(Dataset entries)
·····
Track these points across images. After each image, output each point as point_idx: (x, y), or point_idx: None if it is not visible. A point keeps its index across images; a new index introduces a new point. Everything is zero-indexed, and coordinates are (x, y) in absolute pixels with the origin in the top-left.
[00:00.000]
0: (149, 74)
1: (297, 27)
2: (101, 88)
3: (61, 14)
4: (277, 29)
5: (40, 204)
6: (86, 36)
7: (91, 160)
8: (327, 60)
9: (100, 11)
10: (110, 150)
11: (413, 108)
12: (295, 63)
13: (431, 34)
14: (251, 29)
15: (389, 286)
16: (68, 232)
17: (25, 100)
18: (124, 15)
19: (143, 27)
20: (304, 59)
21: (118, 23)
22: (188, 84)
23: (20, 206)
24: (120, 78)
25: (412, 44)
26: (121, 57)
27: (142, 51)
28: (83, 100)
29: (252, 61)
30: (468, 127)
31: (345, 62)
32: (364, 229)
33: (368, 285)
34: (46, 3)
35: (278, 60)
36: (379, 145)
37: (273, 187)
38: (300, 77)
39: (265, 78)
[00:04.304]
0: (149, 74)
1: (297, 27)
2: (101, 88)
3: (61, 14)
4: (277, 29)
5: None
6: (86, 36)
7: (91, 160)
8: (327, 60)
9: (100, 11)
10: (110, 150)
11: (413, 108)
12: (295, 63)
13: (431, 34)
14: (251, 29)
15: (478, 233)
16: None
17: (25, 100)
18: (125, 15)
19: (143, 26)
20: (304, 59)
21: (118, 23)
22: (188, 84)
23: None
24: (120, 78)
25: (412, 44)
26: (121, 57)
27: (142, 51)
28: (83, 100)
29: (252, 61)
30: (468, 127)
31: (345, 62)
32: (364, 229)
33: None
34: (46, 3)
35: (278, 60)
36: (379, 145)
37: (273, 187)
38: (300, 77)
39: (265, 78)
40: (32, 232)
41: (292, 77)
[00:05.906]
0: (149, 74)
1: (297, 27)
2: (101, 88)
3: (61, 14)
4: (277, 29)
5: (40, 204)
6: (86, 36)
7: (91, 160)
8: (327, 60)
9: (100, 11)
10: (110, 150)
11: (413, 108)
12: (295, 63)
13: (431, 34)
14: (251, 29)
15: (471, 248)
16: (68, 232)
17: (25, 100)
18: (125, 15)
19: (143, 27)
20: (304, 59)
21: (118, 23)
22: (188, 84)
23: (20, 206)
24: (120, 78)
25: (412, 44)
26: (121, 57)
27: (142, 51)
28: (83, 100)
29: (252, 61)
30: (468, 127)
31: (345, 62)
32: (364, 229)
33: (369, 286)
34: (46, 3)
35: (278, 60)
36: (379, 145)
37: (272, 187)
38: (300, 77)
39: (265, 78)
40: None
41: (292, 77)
·····
◆ **Goal of the exercise**
Could you transcribe every record above exactly as it appears?

◆ **Exercise output**
Track these points across images. After each image, output each point as point_idx: (x, y), or point_idx: None if it is not visible. A point keeps its index across images; a new index introduces a new point. Everything is zero-indexed, and coordinates are (x, y) in absolute pixels with the origin in the top-left.
[00:00.000]
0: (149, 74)
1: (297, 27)
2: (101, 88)
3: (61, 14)
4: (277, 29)
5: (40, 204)
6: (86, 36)
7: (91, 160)
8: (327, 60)
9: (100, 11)
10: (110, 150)
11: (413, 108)
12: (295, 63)
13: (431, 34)
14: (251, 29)
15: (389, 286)
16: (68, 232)
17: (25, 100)
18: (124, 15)
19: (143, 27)
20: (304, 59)
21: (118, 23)
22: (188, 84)
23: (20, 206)
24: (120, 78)
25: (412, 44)
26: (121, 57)
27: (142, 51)
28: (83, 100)
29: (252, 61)
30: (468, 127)
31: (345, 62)
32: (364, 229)
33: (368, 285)
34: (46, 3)
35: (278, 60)
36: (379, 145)
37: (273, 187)
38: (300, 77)
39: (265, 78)
[00:04.304]
0: (149, 74)
1: (297, 27)
2: (101, 88)
3: (61, 14)
4: (277, 29)
5: None
6: (86, 36)
7: (91, 160)
8: (327, 60)
9: (100, 11)
10: (110, 150)
11: (413, 108)
12: (295, 63)
13: (431, 34)
14: (251, 29)
15: (478, 233)
16: None
17: (25, 100)
18: (125, 15)
19: (143, 26)
20: (304, 59)
21: (118, 23)
22: (188, 84)
23: None
24: (120, 78)
25: (412, 44)
26: (121, 57)
27: (142, 51)
28: (83, 100)
29: (252, 61)
30: (468, 127)
31: (345, 62)
32: (364, 229)
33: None
34: (46, 3)
35: (278, 60)
36: (379, 145)
37: (273, 187)
38: (300, 77)
39: (265, 78)
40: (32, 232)
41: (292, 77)
[00:05.906]
0: (149, 74)
1: (297, 27)
2: (101, 88)
3: (61, 14)
4: (277, 29)
5: (40, 204)
6: (86, 36)
7: (91, 160)
8: (327, 60)
9: (100, 11)
10: (110, 150)
11: (413, 108)
12: (295, 63)
13: (431, 34)
14: (251, 29)
15: (471, 248)
16: (68, 232)
17: (25, 100)
18: (125, 15)
19: (143, 27)
20: (304, 59)
21: (118, 23)
22: (188, 84)
23: (20, 206)
24: (120, 78)
25: (412, 44)
26: (121, 57)
27: (142, 51)
28: (83, 100)
29: (252, 61)
30: (468, 127)
31: (345, 62)
32: (364, 229)
33: (369, 286)
34: (46, 3)
35: (278, 60)
36: (379, 145)
37: (272, 187)
38: (300, 77)
39: (265, 78)
40: None
41: (292, 77)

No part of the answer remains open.